● **ТРЕБОВАНИЯ К ЗАДАНИЮ**
Оформите весь листинг ниже как JSON-массив строк, где каждой строке листинга соответствует один элемент. Пустые строки в массив не включайте.

--- --- ---

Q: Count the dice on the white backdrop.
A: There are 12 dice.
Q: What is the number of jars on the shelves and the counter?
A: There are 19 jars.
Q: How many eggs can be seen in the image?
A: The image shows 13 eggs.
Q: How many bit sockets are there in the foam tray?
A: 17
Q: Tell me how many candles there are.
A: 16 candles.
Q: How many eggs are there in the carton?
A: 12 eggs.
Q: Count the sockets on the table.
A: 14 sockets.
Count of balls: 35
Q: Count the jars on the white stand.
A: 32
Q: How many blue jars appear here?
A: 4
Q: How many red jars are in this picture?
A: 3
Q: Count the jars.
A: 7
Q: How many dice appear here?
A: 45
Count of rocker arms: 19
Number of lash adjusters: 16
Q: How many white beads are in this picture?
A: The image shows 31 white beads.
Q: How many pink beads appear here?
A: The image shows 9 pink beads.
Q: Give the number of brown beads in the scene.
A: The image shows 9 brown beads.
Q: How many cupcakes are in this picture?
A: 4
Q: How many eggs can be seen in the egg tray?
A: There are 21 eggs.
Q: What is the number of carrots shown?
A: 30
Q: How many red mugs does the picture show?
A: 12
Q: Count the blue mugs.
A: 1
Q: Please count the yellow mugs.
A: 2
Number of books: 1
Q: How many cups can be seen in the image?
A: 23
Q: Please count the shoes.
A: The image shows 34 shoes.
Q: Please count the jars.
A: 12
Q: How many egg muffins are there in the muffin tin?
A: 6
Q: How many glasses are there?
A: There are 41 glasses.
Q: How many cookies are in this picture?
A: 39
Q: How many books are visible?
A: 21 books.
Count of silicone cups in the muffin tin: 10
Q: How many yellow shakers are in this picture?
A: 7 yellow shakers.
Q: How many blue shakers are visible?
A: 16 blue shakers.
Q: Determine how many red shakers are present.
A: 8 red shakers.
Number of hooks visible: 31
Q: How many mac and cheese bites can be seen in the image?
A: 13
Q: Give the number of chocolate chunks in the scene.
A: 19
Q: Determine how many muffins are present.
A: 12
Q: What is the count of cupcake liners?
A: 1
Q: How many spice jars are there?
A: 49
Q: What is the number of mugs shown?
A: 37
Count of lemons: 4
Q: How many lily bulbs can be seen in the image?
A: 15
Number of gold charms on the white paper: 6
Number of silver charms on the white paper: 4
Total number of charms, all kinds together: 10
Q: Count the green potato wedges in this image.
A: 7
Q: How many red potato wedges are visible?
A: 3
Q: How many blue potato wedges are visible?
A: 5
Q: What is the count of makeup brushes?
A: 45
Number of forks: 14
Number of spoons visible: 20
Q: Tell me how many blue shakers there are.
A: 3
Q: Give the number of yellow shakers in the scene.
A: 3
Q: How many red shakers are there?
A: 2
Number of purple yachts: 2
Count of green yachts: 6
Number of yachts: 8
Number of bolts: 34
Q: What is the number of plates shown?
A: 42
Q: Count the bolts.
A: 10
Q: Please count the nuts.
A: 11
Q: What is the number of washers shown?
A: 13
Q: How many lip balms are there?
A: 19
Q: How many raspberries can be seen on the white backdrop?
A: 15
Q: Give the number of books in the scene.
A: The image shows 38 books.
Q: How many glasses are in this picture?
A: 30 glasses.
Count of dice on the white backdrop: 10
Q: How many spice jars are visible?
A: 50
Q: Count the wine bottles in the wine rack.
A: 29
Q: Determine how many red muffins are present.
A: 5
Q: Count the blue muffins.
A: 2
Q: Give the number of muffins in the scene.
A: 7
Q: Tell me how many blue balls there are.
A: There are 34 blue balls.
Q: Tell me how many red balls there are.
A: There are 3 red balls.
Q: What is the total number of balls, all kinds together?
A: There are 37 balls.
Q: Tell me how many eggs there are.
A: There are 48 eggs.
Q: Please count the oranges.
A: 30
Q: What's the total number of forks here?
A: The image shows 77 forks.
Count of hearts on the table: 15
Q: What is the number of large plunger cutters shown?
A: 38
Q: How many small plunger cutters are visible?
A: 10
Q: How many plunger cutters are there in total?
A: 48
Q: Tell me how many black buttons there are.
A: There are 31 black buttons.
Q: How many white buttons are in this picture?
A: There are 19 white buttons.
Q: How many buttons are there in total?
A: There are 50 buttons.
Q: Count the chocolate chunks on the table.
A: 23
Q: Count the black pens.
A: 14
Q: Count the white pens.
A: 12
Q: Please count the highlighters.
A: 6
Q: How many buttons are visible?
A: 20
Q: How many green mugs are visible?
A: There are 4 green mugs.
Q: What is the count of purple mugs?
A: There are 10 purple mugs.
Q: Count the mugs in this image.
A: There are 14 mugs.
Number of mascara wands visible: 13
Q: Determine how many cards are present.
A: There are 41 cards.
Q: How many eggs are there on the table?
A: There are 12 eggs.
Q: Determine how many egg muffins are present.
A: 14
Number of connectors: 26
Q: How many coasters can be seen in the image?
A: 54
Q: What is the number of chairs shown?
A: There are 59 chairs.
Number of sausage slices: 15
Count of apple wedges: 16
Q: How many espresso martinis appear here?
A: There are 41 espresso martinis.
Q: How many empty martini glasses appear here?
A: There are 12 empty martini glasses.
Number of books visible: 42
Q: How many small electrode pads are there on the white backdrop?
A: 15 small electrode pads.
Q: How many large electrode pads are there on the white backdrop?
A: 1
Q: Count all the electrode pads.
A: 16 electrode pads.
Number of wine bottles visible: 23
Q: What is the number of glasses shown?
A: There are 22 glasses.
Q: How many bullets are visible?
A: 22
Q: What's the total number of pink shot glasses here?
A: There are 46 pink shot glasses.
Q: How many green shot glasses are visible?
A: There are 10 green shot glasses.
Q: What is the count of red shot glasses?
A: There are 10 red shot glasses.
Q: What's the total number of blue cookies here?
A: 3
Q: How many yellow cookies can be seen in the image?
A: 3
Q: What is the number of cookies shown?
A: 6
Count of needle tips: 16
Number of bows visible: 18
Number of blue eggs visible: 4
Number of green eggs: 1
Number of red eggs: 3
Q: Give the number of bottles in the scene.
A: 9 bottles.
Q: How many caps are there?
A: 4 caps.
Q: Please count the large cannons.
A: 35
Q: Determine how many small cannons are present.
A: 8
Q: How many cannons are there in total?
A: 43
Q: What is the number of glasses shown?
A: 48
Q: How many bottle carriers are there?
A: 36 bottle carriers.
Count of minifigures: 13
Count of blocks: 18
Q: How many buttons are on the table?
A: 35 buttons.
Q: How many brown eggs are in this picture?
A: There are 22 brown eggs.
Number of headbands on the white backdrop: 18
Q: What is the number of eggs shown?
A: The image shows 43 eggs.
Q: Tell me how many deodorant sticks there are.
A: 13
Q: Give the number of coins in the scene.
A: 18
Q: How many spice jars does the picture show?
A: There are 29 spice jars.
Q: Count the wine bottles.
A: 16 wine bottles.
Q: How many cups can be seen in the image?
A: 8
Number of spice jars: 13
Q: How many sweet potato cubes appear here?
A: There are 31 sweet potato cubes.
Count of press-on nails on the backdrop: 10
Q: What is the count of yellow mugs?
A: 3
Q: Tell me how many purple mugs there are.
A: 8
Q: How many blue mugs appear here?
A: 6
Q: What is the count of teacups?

--- --- ---

● **ОТВЕТ НИЖЕ**
[
  "Q: Count the dice on the white backdrop.",
  "A: There are 12 dice.",
  "Q: What is the number of jars on the shelves and the counter?",
  "A: There are 19 jars.",
  "Q: How many eggs can be seen in the image?",
  "A: The image shows 13 eggs.",
  "Q: How many bit sockets are there in the foam tray?",
  "A: 17",
  "Q: Tell me how many candles there are.",
  "A: 16 candles.",
  "Q: How many eggs are there in the carton?",
  "A: 12 eggs.",
  "Q: Count the sockets on the table.",
  "A: 14 sockets.",
  "Count of balls: 35",
  "Q: Count the jars on the white stand.",
  "A: 32",
  "Q: How many blue jars appear here?",
  "A: 4",
  "Q: How many red jars are in this picture?",
  "A: 3",
  "Q: Count the jars.",
  "A: 7",
  "Q: How many dice appear here?",
  "A: 45",
  "Count of rocker arms: 19",
  "Number of lash adjusters: 16",
  "Q: How many white beads are in this picture?",
  "A: The image shows 31 white beads.",
  "Q: How many pink beads appear here?",
  "A: The image shows 9 pink beads.",
  "Q: Give the number of brown beads in the scene.",
  "A: The image shows 9 brown beads.",
  "Q: How many cupcakes are in this picture?",
  "A: 4",
  "Q: How many eggs can be seen in the egg tray?",
  "A: There are 21 eggs.",
  "Q: What is the number of carrots shown?",
  "A: 30",
  "Q: How many red mugs does the picture show?",
  "A: 12",
  "Q: Count the blue mugs.",
  "A: 1",
  "Q: Please count the yellow mugs.",
  "A: 2",
  "Number of books: 1",
  "Q: How many cups can be seen in the image?",
  "A: 23",
  "Q: Please count the shoes.",
  "A: The image shows 34 shoes.",
  "Q: Please count the jars.",
  "A: 12",
  "Q: How many egg muffins are there in the muffin tin?",
  "A: 6",
  "Q: How many glasses are there?",
  "A: There are 41 glasses.",
  "Q: How many cookies are in this picture?",
  "A: 39",
  "Q: How many books are visible?",
  "A: 21 books.",
  "Count of silicone cups in the muffin tin: 10",
  "Q: How many yellow shakers are in this picture?",
  "A: 7 yellow shakers.",
  "Q: How many blue shakers are visible?",
  "A: 16 blue shakers.",
  "Q: Determine how many red shakers are present.",
  "A: 8 red shakers.",
  "Number of hooks visible: 31",
  "Q: How many mac and cheese bites can be seen in the image?",
  "A: 13",
  "Q: Give the number of chocolate chunks in the scene.",
  "A: 19",
  "Q: Determine how many muffins are present.",
  "A: 12",
  "Q: What is the count of cupcake liners?",
  "A: 1",
  "Q: How many spice jars are there?",
  "A: 49",
  "Q: What is the number of mugs shown?",
  "A: 37",
  "Count of lemons: 4",
  "Q: How many lily bulbs can be seen in the image?",
  "A: 15",
  "Number of gold charms on the white paper: 6",
  "Number of silver charms on the white paper: 4",
  "Total number of charms, all kinds together: 10",
  "Q: Count the green potato wedges in this image.",
  "A: 7",
  "Q: How many red potato wedges are visible?",
  "A: 3",
  "Q: How many blue potato wedges are visible?",
  "A: 5",
  "Q: What is the count of makeup brushes?",
  "A: 45",
  "Number of forks: 14",
  "Number of spoons visible: 20",
  "Q: Tell me how many blue shakers there are.",
  "A: 3",
  "Q: Give the number of yellow shakers in the scene.",
  "A: 3",
  "Q: How many red shakers are there?",
  "A: 2",
  "Number of purple yachts: 2",
  "Count of green yachts: 6",
  "Number of yachts: 8",
  "Number of bolts: 34",
  "Q: What is the number of plates shown?",
  "A: 42",
  "Q: Count the bolts.",
  "A: 10",
  "Q: Please count the nuts.",
  "A: 11",
  "Q: What is the number of washers shown?",
  "A: 13",
  "Q: How many lip balms are there?",
  "A: 19",
  "Q: How many raspberries can be seen on the white backdrop?",
  "A: 15",
  "Q: Give the number of books in the scene.",
  "A: The image shows 38 books.",
  "Q: How many glasses are in this picture?",
  "A: 30 glasses.",
  "Count of dice on the white backdrop: 10",
  "Q: How many spice jars are visible?",
  "A: 50",
  "Q: Count the wine bottles in the wine rack.",
  "A: 29",
  "Q: Determine how many red muffins are present.",
  "A: 5",
  "Q: Count the blue muffins.",
  "A: 2",
  "Q: Give the number of muffins in the scene.",
  "A: 7",
  "Q: Tell me how many blue balls there are.",
  "A: There are 34 blue balls.",
  "Q: Tell me how many red balls there are.",
  "A: There are 3 red balls.",
  "Q: What is the total number of balls, all kinds together?",
  "A: There are 37 balls.",
  "Q: Tell me how many eggs there are.",
  "A: There are 48 eggs.",
  "Q: Please count the oranges.",
  "A: 30",
  "Q: What's the total number of forks here?",
  "A: The image shows 77 forks.",
  "Count of hearts on the table: 15",
  "Q: What is the number of large plunger cutters shown?",
  "A: 38",
  "Q: How many small plunger cutters are visible?",
  "A: 10",
  "Q: How many plunger cutters are there in total?",
  "A: 48",
  "Q: Tell me how many black buttons there are.",
  "A: There are 31 black buttons.",
  "Q: How many white buttons are in this picture?",
  "A: There are 19 white buttons.",
  "Q: How many buttons are there in total?",
  "A: There are 50 buttons.",
  "Q: Count the chocolate chunks on the table.",
  "A: 23",
  "Q: Count the black pens.",
  "A: 14",
  "Q: Count the white pens.",
  "A: 12",
  "Q: Please count the highlighters.",
  "A: 6",
  "Q: How many buttons are visible?",
  "A: 20",
  "Q: How many green mugs are visible?",
  "A: There are 4 green mugs.",
  "Q: What is the count of purple mugs?",
  "A: There are 10 purple mugs.",
  "Q: Count the mugs in this image.",
  "A: There are 14 mugs.",
  "Number of mascara wands visible: 13",
  "Q: Determine how many cards are present.",
  "A: There are 41 cards.",
  "Q: How many eggs are there on the table?",
  "A: There are 12 eggs.",
  "Q: Determine how many egg muffins are present.",
  "A: 14",
  "Number of connectors: 26",
  "Q: How many coasters can be seen in the image?",
  "A: 54",
  "Q: What is the number of chairs shown?",
  "A: There are 59 chairs.",
  "Number of sausage slices: 15",
  "Count of apple wedges: 16",
  "Q: How many espresso martinis appear here?",
  "A: There are 41 espresso martinis.",
  "Q: How many empty martini glasses appear here?",
  "A: There are 12 empty martini glasses.",
  "Number of books visible: 42",
  "Q: How many small electrode pads are there on the white backdrop?",
  "A: 15 small electrode pads.",
  "Q: How many large electrode pads are there on the white backdrop?",
  "A: 1",
  "Q: Count all the electrode pads.",
  "A: 16 electrode pads.",
  "Number of wine bottles visible: 23",
  "Q: What is the number of glasses shown?",
  "A: There are 22 glasses.",
  "Q: How many bullets are visible?",
  "A: 22",
  "Q: What's the total number of pink shot glasses here?",
  "A: There are 46 pink shot glasses.",
  "Q: How many green shot glasses are visible?",
  "A: There are 10 green shot glasses.",
  "Q: What is the count of red shot glasses?",
  "A: There are 10 red shot glasses.",
  "Q: What's the total number of blue cookies here?",
  "A: 3",
  "Q: How many yellow cookies can be seen in the image?",
  "A: 3",
  "Q: What is the number of cookies shown?",
  "A: 6",
  "Count of needle tips: 16",
  "Number of bows visible: 18",
  "Number of blue eggs visible: 4",
  "Number of green eggs: 1",
  "Number of red eggs: 3",
  "Q: Give the number of bottles in the scene.",
  "A: 9 bottles.",
  "Q: How many caps are there?",
  "A: 4 caps.",
  "Q: Please count the large cannons.",
  "A: 35",
  "Q: Determine how many small cannons are present.",
  "A: 8",
  "Q: How many cannons are there in total?",
  "A: 43",
  "Q: What is the number of glasses shown?",
  "A: 48",
  "Q: How many bottle carriers are there?",
  "A: 36 bottle carriers.",
  "Count of minifigures: 13",
  "Count of blocks: 18",
  "Q: How many buttons are on the table?",
  "A: 35 buttons.",
  "Q: How many brown eggs are in this picture?",
  "A: There are 22 brown eggs.",
  "Number of headbands on the white backdrop: 18",
  "Q: What is the number of eggs shown?",
  "A: The image shows 43 eggs.",
  "Q: Tell me how many deodorant sticks there are.",
  "A: 13",
  "Q: Give the number of coins in the scene.",
  "A: 18",
  "Q: How many spice jars does the picture show?",
  "A: There are 29 spice jars.",
  "Q: Count the wine bottles.",
  "A: 16 wine bottles.",
  "Q: How many cups can be seen in the image?",
  "A: 8",
  "Number of spice jars: 13",
  "Q: How many sweet potato cubes appear here?",
  "A: There are 31 sweet potato cubes.",
  "Count of press-on nails on the backdrop: 10",
  "Q: What is the count of yellow mugs?",
  "A: 3",
  "Q: Tell me how many purple mugs there are.",
  "A: 8",
  "Q: How many blue mugs appear here?",
  "A: 6",
  "Q: What is the count of teacups?"
]